» **Исходный текст**:
● ● ●

Операции влияния: современные представления военных и учёных

00:00,
30 Жовтня 2011
285394

Операции влияния: современные представления военных и учёных

00:00,
30 Жовтня 2011
285394
Операции влияния: современные представления военных и учёных
Терроризм стал новым проявлением операций влияния, которые впервые стали реализовываться с помощью инструментария не физического, а информационного пространства...

Операции влияния являются более старым средством воздействия, чем информационные операции. Ведь религия и идеология с помощью такого инструментария, как церковь, школа, книга, а ещё раньше просто устное слово, давно формируют мир единого типа, выстроенный вокруг своих базовых ценностей. Структуры, обладающие единой картиной мира, в прошлом всегда оказывались сильнее в процессах выживания, чем структуры, разрешавшие альтернативность. Только в наше время общество стало спокойнее относиться к альтернативным моделям, что, вероятно, связано с более облегчёнными условиями существования современного человека.

Терроризм стал новым проявлением операций влияния, которые впервые стали реализовываться с помощью инструментария не физического, а информационного пространства. Ведь что такое 11 сентября? Это коммуникация с помощью физического пространства, причём сделанная столь виртуозно, что у многих возникло подозрение, что они просто смотрят очередной голливудский боевик, то есть было активировано и третье пространство – виртуальное.

Джон Аркилла в своей книге 2011 года, имеющей интересный подзаголовок «Как мастера нетрадиционной войны сформировали наш мир», где есть отдельные разделы не только о Гарибальди и Тито, но и о Денисе Давыдове и Аслане Масхадове, акцентирует в терроризме обязательное наличие нарратива, который часто связан с освобождением родины, реальной или воображаемой (см. работу: Arquilla J. Insurgenrs, raiders,and bandits. How masters of irregular warfare have shaped our worlds. – Chicago, 2011). Он подчёркивает, что немецкие солдаты, например, могли сражаться за безнадёжное дело, но повстанцы всегда верят и своим руководителям, и делу, которому служат. То есть здесь виртуальная составляющая играет гораздо большую роль, чем в случае обычной армии.

● ● ●

» **Предоставленные данные**:
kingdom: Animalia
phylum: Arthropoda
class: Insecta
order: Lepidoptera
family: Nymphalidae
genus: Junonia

● ● ●

» **Задание**: Что, согласно тексту об операциях влияния, Джон Аркилла считает обязательным в терроризме?

» **Ответ**: Наличие нарратива, который часто связан с освобождением родины, реальной или воображаемой.